A guru will usually make new disciples follow this dakshina marga and there are many well-known stories that illustrate the arduous life that a disciple must pass through. Those people who have read the biography of Milarepa will remember how his guru Marpa made him work day and night on many projects. His guru made him build houses and then destroy them when they were completed. Milarepa almost despaired. For many years Marpa refused to teach any of the traditional teachings and practices which Milarepa so ardently desired. Instead he made Milarepa work and work on so many seemingly useless projects. This is an extreme example of the right hand path.
There are also many Zen and Tao stories which illustrate this same path. For example, an aspirant goes to a sage and asks for instructions, initiation or whatever. For many years the sage makes the disciple clean the floors, work in the kitchen and many other tasks. Possibly, the sage does not teach the disciple even one conventional spiritual practice or give even one concrete, recognizable instruction. All the disciple does is work, work and work. This is the right hand path. It is the stage where the disciple removes his most obvious blocks. And what is most important during this period, awareness (the sushumna) starts to spontaneously awaken.

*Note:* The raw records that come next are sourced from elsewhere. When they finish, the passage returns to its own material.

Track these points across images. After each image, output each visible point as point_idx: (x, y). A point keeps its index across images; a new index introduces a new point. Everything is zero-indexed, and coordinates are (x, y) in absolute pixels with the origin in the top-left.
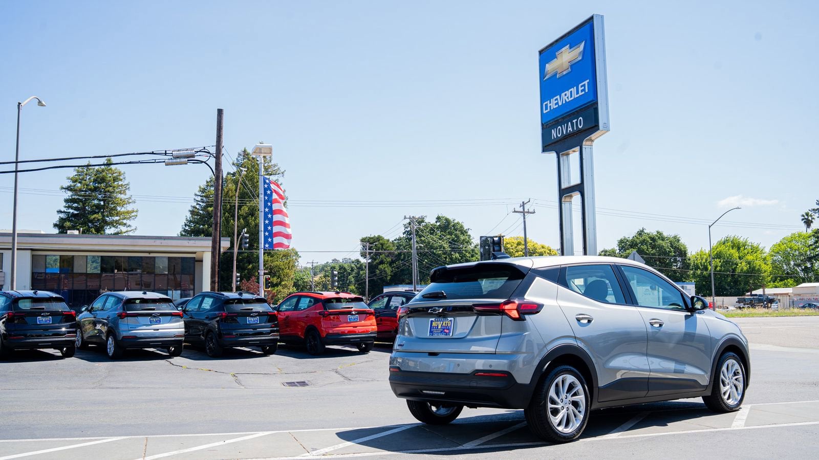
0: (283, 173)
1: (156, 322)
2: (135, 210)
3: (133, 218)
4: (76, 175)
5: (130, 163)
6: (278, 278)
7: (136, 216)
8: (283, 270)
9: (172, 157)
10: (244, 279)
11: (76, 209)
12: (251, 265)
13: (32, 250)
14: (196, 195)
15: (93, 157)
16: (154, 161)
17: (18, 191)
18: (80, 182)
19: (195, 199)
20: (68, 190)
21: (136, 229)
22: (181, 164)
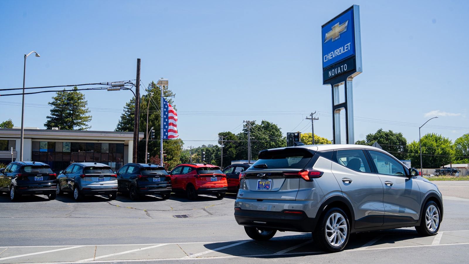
1: (102, 180)
2: (90, 116)
3: (89, 120)
4: (57, 96)
5: (88, 89)
6: (171, 156)
7: (91, 119)
8: (174, 151)
9: (111, 86)
10: (152, 156)
13: (32, 138)
14: (124, 108)
15: (67, 86)
16: (101, 88)
17: (24, 105)
18: (59, 100)
19: (124, 110)
20: (53, 105)
21: (91, 127)
22: (116, 90)
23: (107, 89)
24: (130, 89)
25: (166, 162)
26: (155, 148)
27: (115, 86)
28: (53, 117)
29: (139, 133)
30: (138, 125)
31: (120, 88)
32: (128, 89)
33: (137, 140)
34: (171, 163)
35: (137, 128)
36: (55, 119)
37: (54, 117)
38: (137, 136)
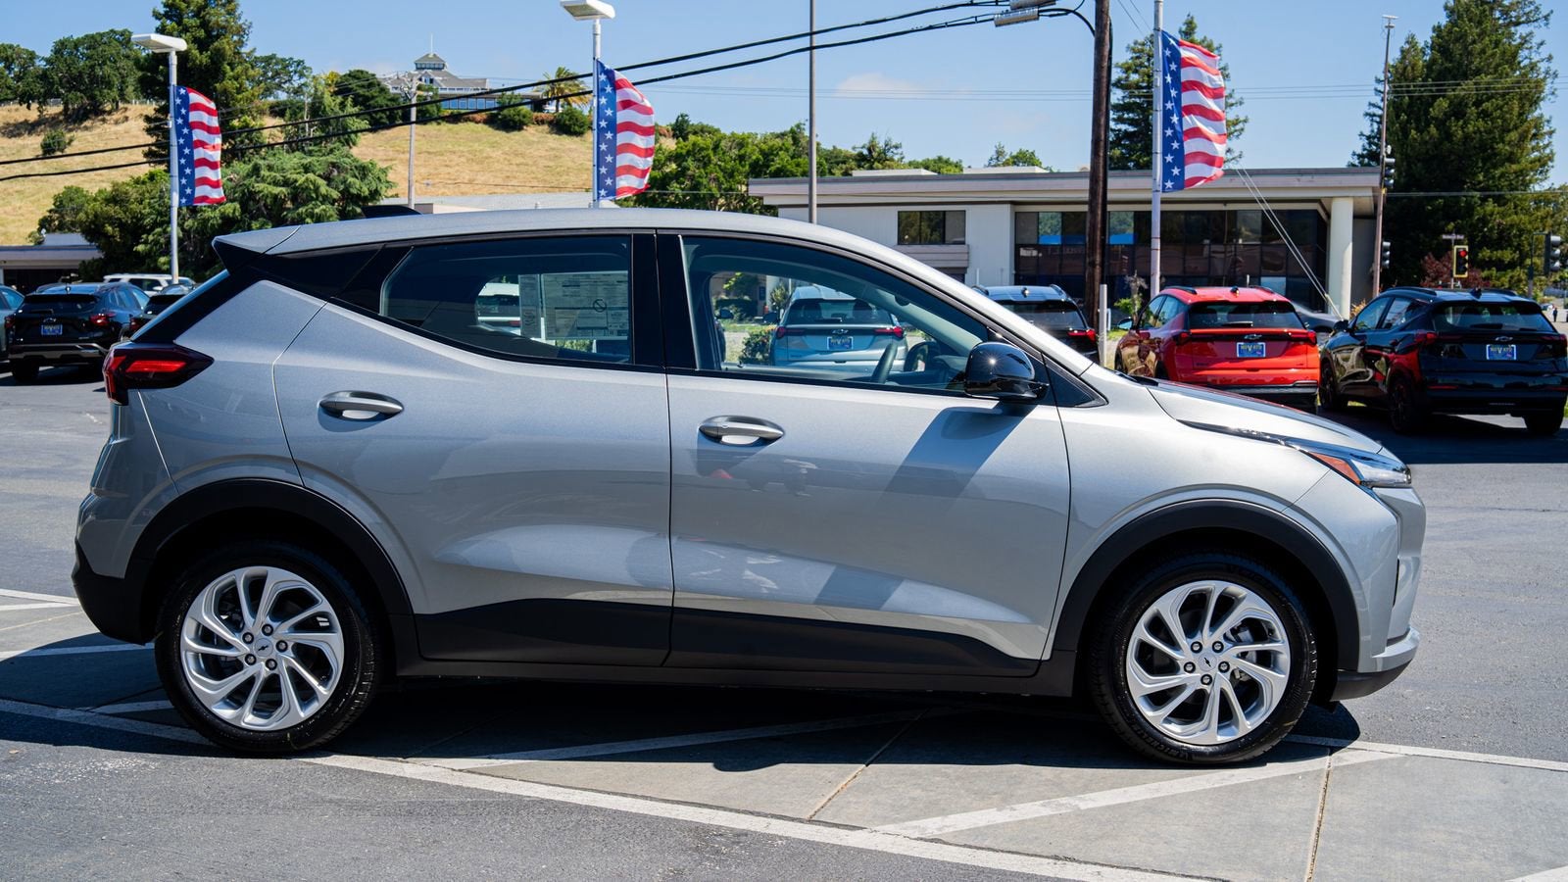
0: (1546, 18)
1: (843, 345)
2: (1242, 119)
3: (1236, 134)
5: (931, 28)
6: (1515, 252)
7: (1242, 130)
8: (1529, 232)
9: (1009, 8)
11: (1131, 122)
12: (1452, 224)
13: (1014, 203)
16: (973, 20)
20: (1118, 87)
21: (1240, 156)
22: (1026, 21)
23: (992, 19)
24: (1074, 12)
25: (1466, 275)
26: (1449, 223)
27: (1019, 8)
28: (1119, 130)
29: (1110, 173)
30: (1102, 144)
31: (1039, 11)
32: (1068, 12)
33: (1100, 201)
34: (1512, 277)
35: (1101, 154)
36: (1127, 134)
37: (1123, 127)
38: (1101, 183)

When an aspirant is sufficiently harmonized, then he can start to tread the vama marga the left hand path. Actually a better name for the left hand path is the vipareeta marga (the reversed path) or the nivritti marga (the path of ascent or return to the source). This indicates the stage in spiritual life where one is ready to awaken the inner awareness of the mind to a greater extent. Here the ida is given more emphasis, but one still follows the pingala path, the path of action. One starts to make greater progress in expanding inner awareness (ida) but while simultaneously balancing this with karma yoga (pingala). The left hand path of tantra consists of three acharas or stages and are generally associated with a guru-disciple relationship. It is this vama marga that leads eventually to higher understanding and realization of one’s fullest potential. It is this path that eventually leads to that which is beyond both the ida and pingala – the sushumna flow to sahasrara.
Here in tantra you will see that the balance of ida and pingala is implied. This applies throughout all the stages, from the progressive transition from the right hand path to the left hand path. The system of tantra is really a science. It is exact in its methods and sure of its aim. It has been tested and developed over the last few thousands of years by countless sages. It is for this reason that it brings results.